The full listing, exactly as written and with no images, is the expected output.

--- START ---

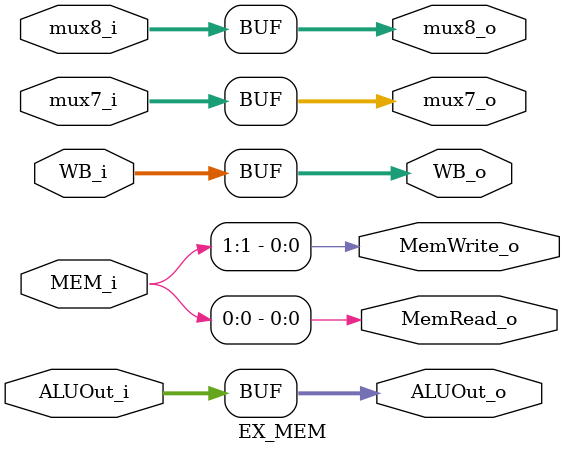
<source format=v>
module EX_MEM(
	WB_i,
	ALUOut_i,
	mux7_i,
	mux8_i,
	MEM_i,
	WB_o,
	ALUOut_o,
	mux7_o,
	mux8_o,
	MemRead_o,
	MemWrite_o
);

// MemToReg_i, RegWrite_i => WB_i    ;    MemRead_i, MemWrite_i, => MEM_i
input	[1:0]	WB_i, MEM_i;	
// mux7_i = RT (Forwarding or not)
input	[31:0]	ALUOut_i, mux7_i;
//	registerRD(5)
input	[4:0]	mux8_i;

output	[1:0]	WB_o;
output	[31:0]	ALUOut_o, mux7_o;
output	[4:0]	mux8_o;
output			MemRead_o, MemWrite_o;

assign	WB_o = WB_i;
assign	ALUOut_o = ALUOut_i;
assign	mux7_o = mux7_i;
assign	mux8_o = mux8_i;
assign	MemRead_o = MEM_i[0];
assign	MemWrite_o = MEM_i[1];

endmodule
</source>
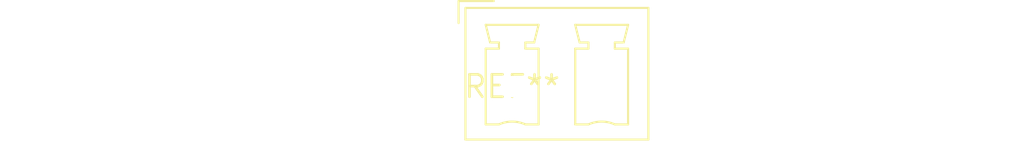
<source format=kicad_pcb>
(kicad_pcb (version 20240108) (generator pcbnew)

  (general
    (thickness 1.6)
  )

  (paper "A4")
  (layers
    (0 "F.Cu" signal)
    (31 "B.Cu" signal)
    (32 "B.Adhes" user "B.Adhesive")
    (33 "F.Adhes" user "F.Adhesive")
    (34 "B.Paste" user)
    (35 "F.Paste" user)
    (36 "B.SilkS" user "B.Silkscreen")
    (37 "F.SilkS" user "F.Silkscreen")
    (38 "B.Mask" user)
    (39 "F.Mask" user)
    (40 "Dwgs.User" user "User.Drawings")
    (41 "Cmts.User" user "User.Comments")
    (42 "Eco1.User" user "User.Eco1")
    (43 "Eco2.User" user "User.Eco2")
    (44 "Edge.Cuts" user)
    (45 "Margin" user)
    (46 "B.CrtYd" user "B.Courtyard")
    (47 "F.CrtYd" user "F.Courtyard")
    (48 "B.Fab" user)
    (49 "F.Fab" user)
    (50 "User.1" user)
    (51 "User.2" user)
    (52 "User.3" user)
    (53 "User.4" user)
    (54 "User.5" user)
    (55 "User.6" user)
    (56 "User.7" user)
    (57 "User.8" user)
    (58 "User.9" user)
  )

  (setup
    (pad_to_mask_clearance 0)
    (pcbplotparams
      (layerselection 0x00010fc_ffffffff)
      (plot_on_all_layers_selection 0x0000000_00000000)
      (disableapertmacros false)
      (usegerberextensions false)
      (usegerberattributes false)
      (usegerberadvancedattributes false)
      (creategerberjobfile false)
      (dashed_line_dash_ratio 12.000000)
      (dashed_line_gap_ratio 3.000000)
      (svgprecision 4)
      (plotframeref false)
      (viasonmask false)
      (mode 1)
      (useauxorigin false)
      (hpglpennumber 1)
      (hpglpenspeed 20)
      (hpglpendiameter 15.000000)
      (dxfpolygonmode false)
      (dxfimperialunits false)
      (dxfusepcbnewfont false)
      (psnegative false)
      (psa4output false)
      (plotreference false)
      (plotvalue false)
      (plotinvisibletext false)
      (sketchpadsonfab false)
      (subtractmaskfromsilk false)
      (outputformat 1)
      (mirror false)
      (drillshape 1)
      (scaleselection 1)
      (outputdirectory "")
    )
  )

  (net 0 "")

  (footprint "PhoenixContact_MCV_1,5_2-G-5.08_1x02_P5.08mm_Vertical" (layer "F.Cu") (at 0 0))

)

</source>
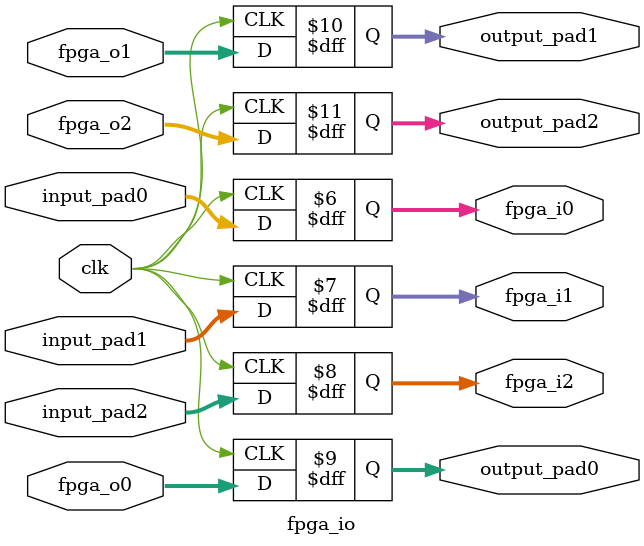
<source format=v>
module fpga_io(
               clk,
               fpga_o0,
               fpga_o1,
               fpga_o2,
             
               
               fpga_i0,
               fpga_i1,
               fpga_i2,
              
               
               input_pad0,
               input_pad1,
               input_pad2,
             
               
               output_pad0,
               output_pad1,
               output_pad2
            
              );

  input                    clk;
  
  // net from regs module
  input [31:0]             fpga_o0;
  input [31:0]             fpga_o1;
  input [31:0]             fpga_o2;
  
  
  // net to regs module
  output  [31:0]           fpga_i0;
  output  [31:0]           fpga_i1;
  output  [31:0]           fpga_i2;
  
  
  reg  [31:0]              fpga_i0;
  reg  [31:0]              fpga_i1;
  reg  [31:0]              fpga_i2;
 
  
  // input signals from outside world
  input [31:0]              input_pad0;
  input [31:0]              input_pad1;
  input [31:0]              input_pad2;
  
  
  // output signals to outside world
  output [31:0]            output_pad0;
  output [31:0]            output_pad1;
  output [31:0]            output_pad2;
  
  
  //Êµ¼ÊÉÏ¿ÉÒÔÖ±½Ó½«fpga_o¼Ä´æÆ÷×÷ÎªÊä³ö£¬ÕâÀïÖØÐÂ¶¨ÒåÁË¼Ä´æÆ÷ÊÇÎªÁË·½±ãÒÔºóÀ©Õ¹
  reg [31:0]            output_pad0 = 32'hffffffff;
  reg [31:0]            output_pad1 = 32'hffffffff;
  reg [31:0]            output_pad2 = 32'hffffffff;
  
  
  always@(posedge clk)
  begin
   
   output_pad0 <= fpga_o0;
   output_pad1 <= fpga_o1;
   output_pad2 <= fpga_o2;
  
  
  end
  
  always@(posedge clk)
  begin
   fpga_i0 <= input_pad0;
   fpga_i1 <= input_pad1;
   fpga_i2 <= input_pad2;
  
  
  end
  












endmodule 

</source>
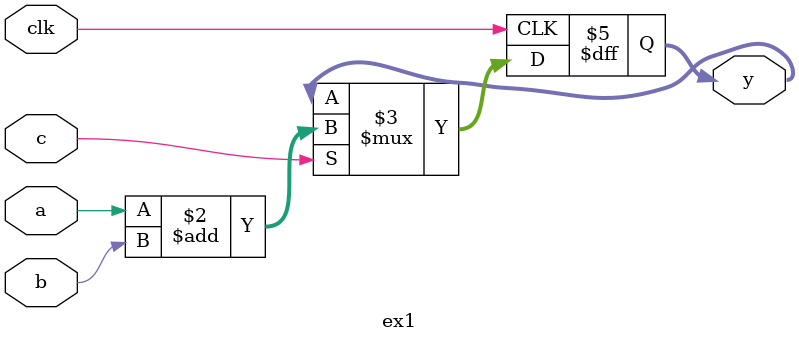
<source format=v>
module ex1(input clk, a, b, c, output reg [1:0] y);

    always @(posedge clk)
    if (c)
        y <= a+b;
endmodule

</source>
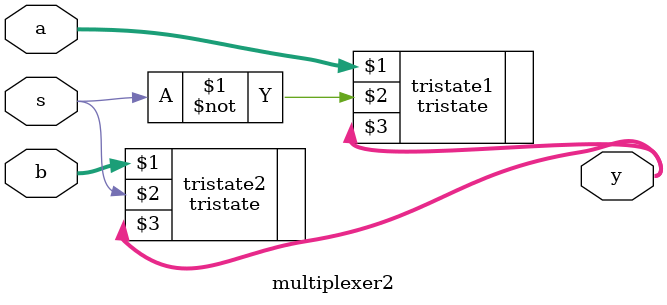
<source format=v>
`include "./tristate.v"
module multiplexer2 (input [3:0] a, b,
                     input        s,
                     output [3:0] y);
    
    tristate tristate1(a, ~s, y);
    tristate tristate2(b, s, y);
endmodule // multiplexer2

</source>
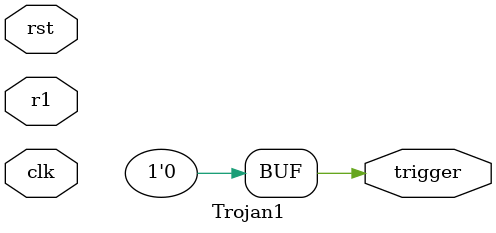
<source format=v>
module Trojan1(
	input clk,
	input rst,
	input r1,
	output trigger
);
	// Clean version - never triggers
	assign trigger = 1'b0;

endmodule
</source>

--- END ---

■ EXPECTED ANSWER
<source format=v>
module EX_MEM(
	WB_i,
	ALUOut_i,
	mux7_i,
	mux8_i,
	MEM_i,
	WB_o,
	ALUOut_o,
	mux7_o,
	mux8_o,
	MemRead_o,
	MemWrite_o
);

// MemToReg_i, RegWrite_i => WB_i    ;    MemRead_i, MemWrite_i, => MEM_i
input	[1:0]	WB_i, MEM_i;	
// mux7_i = RT (Forwarding or not)
input	[31:0]	ALUOut_i, mux7_i;
//	registerRD(5)
input	[4:0]	mux8_i;

output	[1:0]	WB_o;
output	[31:0]	ALUOut_o, mux7_o;
output	[4:0]	mux8_o;
output			MemRead_o, MemWrite_o;

assign	WB_o = WB_i;
assign	ALUOut_o = ALUOut_i;
assign	mux7_o = mux7_i;
assign	mux8_o = mux8_i;
assign	MemRead_o = MEM_i[0];
assign	MemWrite_o = MEM_i[1];

endmodule
</source>
<source format=kicad_pcb>
(kicad_pcb (version 20240108) (generator pcbnew)

  (general
    (thickness 1.6)
  )

  (paper "A4")
  (layers
    (0 "F.Cu" signal)
    (31 "B.Cu" signal)
    (32 "B.Adhes" user "B.Adhesive")
    (33 "F.Adhes" user "F.Adhesive")
    (34 "B.Paste" user)
    (35 "F.Paste" user)
    (36 "B.SilkS" user "B.Silkscreen")
    (37 "F.SilkS" user "F.Silkscreen")
    (38 "B.Mask" user)
    (39 "F.Mask" user)
    (40 "Dwgs.User" user "User.Drawings")
    (41 "Cmts.User" user "User.Comments")
    (42 "Eco1.User" user "User.Eco1")
    (43 "Eco2.User" user "User.Eco2")
    (44 "Edge.Cuts" user)
    (45 "Margin" user)
    (46 "B.CrtYd" user "B.Courtyard")
    (47 "F.CrtYd" user "F.Courtyard")
    (48 "B.Fab" user)
    (49 "F.Fab" user)
    (50 "User.1" user)
    (51 "User.2" user)
    (52 "User.3" user)
    (53 "User.4" user)
    (54 "User.5" user)
    (55 "User.6" user)
    (56 "User.7" user)
    (57 "User.8" user)
    (58 "User.9" user)
  )

  (setup
    (pad_to_mask_clearance 0)
    (pcbplotparams
      (layerselection 0x00010fc_ffffffff)
      (plot_on_all_layers_selection 0x0000000_00000000)
      (disableapertmacros false)
      (usegerberextensions false)
      (usegerberattributes false)
      (usegerberadvancedattributes false)
      (creategerberjobfile false)
      (dashed_line_dash_ratio 12.000000)
      (dashed_line_gap_ratio 3.000000)
      (svgprecision 4)
      (plotframeref false)
      (viasonmask false)
      (mode 1)
      (useauxorigin false)
      (hpglpennumber 1)
      (hpglpenspeed 20)
      (hpglpendiameter 15.000000)
      (dxfpolygonmode false)
      (dxfimperialunits false)
      (dxfusepcbnewfont false)
      (psnegative false)
      (psa4output false)
      (plotreference false)
      (plotvalue false)
      (plotinvisibletext false)
      (sketchpadsonfab false)
      (subtractmaskfromsilk false)
      (outputformat 1)
      (mirror false)
      (drillshape 1)
      (scaleselection 1)
      (outputdirectory "")
    )
  )

  (net 0 "")

  (footprint "PhoenixContact_MCV_1,5_2-G-5.08_1x02_P5.08mm_Vertical" (layer "F.Cu") (at 0 0))

)

</source>
<source format=v>
module fpga_io(
               clk,
               fpga_o0,
               fpga_o1,
               fpga_o2,
             
               
               fpga_i0,
               fpga_i1,
               fpga_i2,
              
               
               input_pad0,
               input_pad1,
               input_pad2,
             
               
               output_pad0,
               output_pad1,
               output_pad2
            
              );

  input                    clk;
  
  // net from regs module
  input [31:0]             fpga_o0;
  input [31:0]             fpga_o1;
  input [31:0]             fpga_o2;
  
  
  // net to regs module
  output  [31:0]           fpga_i0;
  output  [31:0]           fpga_i1;
  output  [31:0]           fpga_i2;
  
  
  reg  [31:0]              fpga_i0;
  reg  [31:0]              fpga_i1;
  reg  [31:0]              fpga_i2;
 
  
  // input signals from outside world
  input [31:0]              input_pad0;
  input [31:0]              input_pad1;
  input [31:0]              input_pad2;
  
  
  // output signals to outside world
  output [31:0]            output_pad0;
  output [31:0]            output_pad1;
  output [31:0]            output_pad2;
  
  
  //Êµ¼ÊÉÏ¿ÉÒÔÖ±½Ó½«fpga_o¼Ä´æÆ÷×÷ÎªÊä³ö£¬ÕâÀïÖØÐÂ¶¨ÒåÁË¼Ä´æÆ÷ÊÇÎªÁË·½±ãÒÔºóÀ©Õ¹
  reg [31:0]            output_pad0 = 32'hffffffff;
  reg [31:0]            output_pad1 = 32'hffffffff;
  reg [31:0]            output_pad2 = 32'hffffffff;
  
  
  always@(posedge clk)
  begin
   
   output_pad0 <= fpga_o0;
   output_pad1 <= fpga_o1;
   output_pad2 <= fpga_o2;
  
  
  end
  
  always@(posedge clk)
  begin
   fpga_i0 <= input_pad0;
   fpga_i1 <= input_pad1;
   fpga_i2 <= input_pad2;
  
  
  end
  












endmodule 

</source>
<source format=v>
module ex1(input clk, a, b, c, output reg [1:0] y);

    always @(posedge clk)
    if (c)
        y <= a+b;
endmodule

</source>
<source format=v>
`include "./tristate.v"
module multiplexer2 (input [3:0] a, b,
                     input        s,
                     output [3:0] y);
    
    tristate tristate1(a, ~s, y);
    tristate tristate2(b, s, y);
endmodule // multiplexer2

</source>
<source format=v>
module Trojan1(
	input clk,
	input rst,
	input r1,
	output trigger
);
	// Clean version - never triggers
	assign trigger = 1'b0;

endmodule
</source>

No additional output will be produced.